__About this task__:
Copy every line of the data that includes the string "Code".

(Records from a dataset)

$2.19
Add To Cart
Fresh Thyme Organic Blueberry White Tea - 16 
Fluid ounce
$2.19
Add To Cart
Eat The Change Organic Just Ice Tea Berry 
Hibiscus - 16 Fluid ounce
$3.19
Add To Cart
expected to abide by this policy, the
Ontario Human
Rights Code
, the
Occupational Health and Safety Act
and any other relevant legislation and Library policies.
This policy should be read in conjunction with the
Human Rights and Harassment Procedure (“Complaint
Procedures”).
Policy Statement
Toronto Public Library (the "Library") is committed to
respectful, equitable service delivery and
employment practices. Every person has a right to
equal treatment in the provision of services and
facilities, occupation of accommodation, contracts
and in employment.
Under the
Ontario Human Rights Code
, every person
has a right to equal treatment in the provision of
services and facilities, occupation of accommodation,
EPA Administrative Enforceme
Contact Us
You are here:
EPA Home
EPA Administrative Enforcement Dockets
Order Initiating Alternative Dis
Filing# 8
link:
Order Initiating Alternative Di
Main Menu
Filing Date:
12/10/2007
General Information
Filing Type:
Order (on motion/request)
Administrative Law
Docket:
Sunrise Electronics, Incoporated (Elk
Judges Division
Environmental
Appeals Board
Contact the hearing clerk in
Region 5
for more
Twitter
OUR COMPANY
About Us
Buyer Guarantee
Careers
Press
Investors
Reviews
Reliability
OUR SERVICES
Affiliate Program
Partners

---

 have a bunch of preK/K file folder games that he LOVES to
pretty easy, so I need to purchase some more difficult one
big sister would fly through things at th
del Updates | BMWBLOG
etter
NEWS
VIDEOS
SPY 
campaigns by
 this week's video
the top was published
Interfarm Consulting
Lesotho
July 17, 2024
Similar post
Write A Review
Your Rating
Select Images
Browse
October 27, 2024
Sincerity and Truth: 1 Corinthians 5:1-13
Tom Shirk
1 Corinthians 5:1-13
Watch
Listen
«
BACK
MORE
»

__Answer to the exercise__:
Rights Code
Ontario Human Rights Code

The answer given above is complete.